# PASSAGE SHOWN
## Autism with mixed effects models

This follows the coursera course's assignment on autism data. The data looks at the socialization of a child with autism as they progress through childhood.

We will be comparing the statsmodels option (presented in the class) with the more explicit methods promoted by McElrath in his statistical learning course. If I get really ambitious, I will try to have an R notebook that also dose the `lme4` package.

The variables from the data file are(

* __AGE__ is the age of a child (between 2 and 13 years)
* __VSAE__ is a measure of the child's socialization
* __SICDEGP__ is the expressive language group at age 2, and can take values {1,2,3}. Higher values indicate more expressive language.
* __CHILDID__ is the unique ID that is given to each child and acts as their identifier.

We will be renaming the variables, as __VSAE__ and __SICDEGP__ don't have meaning to us.

Follows the example given [on coursera](https://www.coursera.org/learn/fitting-statistical-models-data-python/ungradedLab/ffKgX/fitting-multilevel-and-marginal-models-to-autism-data-in-python/lab?path=%2Fnotebooks%2Fweek3%2FAutism_Multilevel_Marginal_Models.ipynb)

# DATA PROVIDED
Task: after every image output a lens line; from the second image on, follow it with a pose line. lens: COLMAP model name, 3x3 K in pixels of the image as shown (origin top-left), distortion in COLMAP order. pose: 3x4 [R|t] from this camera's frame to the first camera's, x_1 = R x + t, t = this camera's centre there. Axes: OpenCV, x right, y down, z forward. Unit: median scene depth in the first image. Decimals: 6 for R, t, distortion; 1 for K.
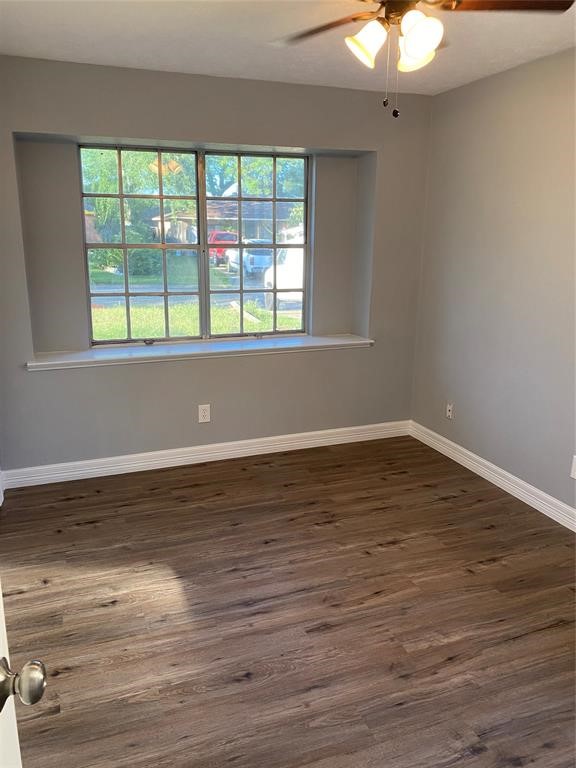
lens RADIAL K [[600.6, 0, 280.7], [0, 600.6, 386.7], [0, 0, 1]] dist [0.071657, -0.078571]
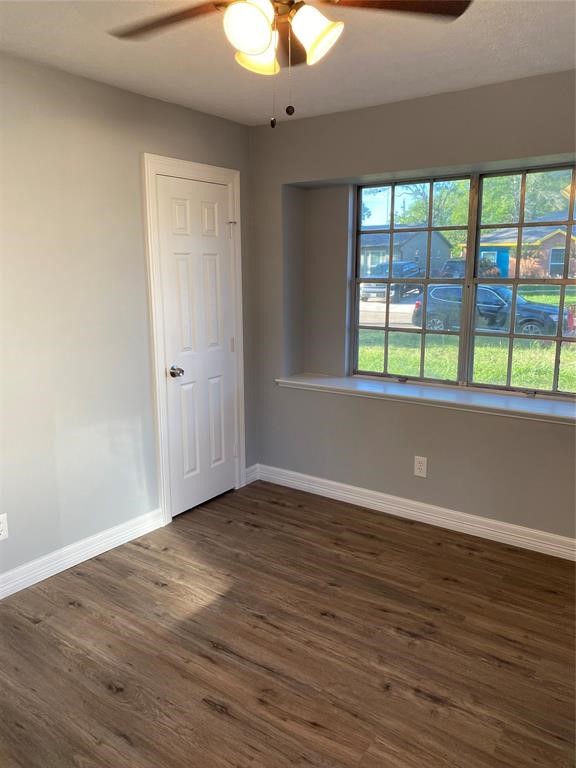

# HOW TO COMPLETE THIS TASK
Write what comes next in the notebook on fitting mixed effects models to the autism data, starting after its final line. The material was taken from a separate source.

# RESULT OF THE EXERCISE
In [1]:
import pandas as pd
import numpy as np
import statsmodels.api as sm
import matplotlib.pyplot as plt
import patsy
from scipy.stats import chi2

In [2]:
autism = pd.read_csv("autism.csv").dropna().rename(
    columns={
        'AGE': 'age',
        'vsae': 'social',
        'sicdegp': 'language',
        'childid': 'id'
    }
)

In [3]:
autism.head()

Unnamed: 0,age,social,language,id
0,2,6.0,3,1
1,3,7.0,3,1
2,5,18.0,3,1
3,9,25.0,3,1
4,13,27.0,3,1


## 1. Build first model (no centering)

Note from the statsmodels documentation on [`from_formula`](https://www.statsmodels.org/stable/generated/statsmodels.regression.mixed_linear_model.MixedLM.from_formula.html)

Let's say we have schools, and classrooms within schools. We want to find the relationship between tests and age, accounting for the effects of classroom and schools. The school will be the top-level group, and the classroom is a nested group. Note that classroom labels may be (but need not be) different across schools, and the number of classrooms can be different school to school.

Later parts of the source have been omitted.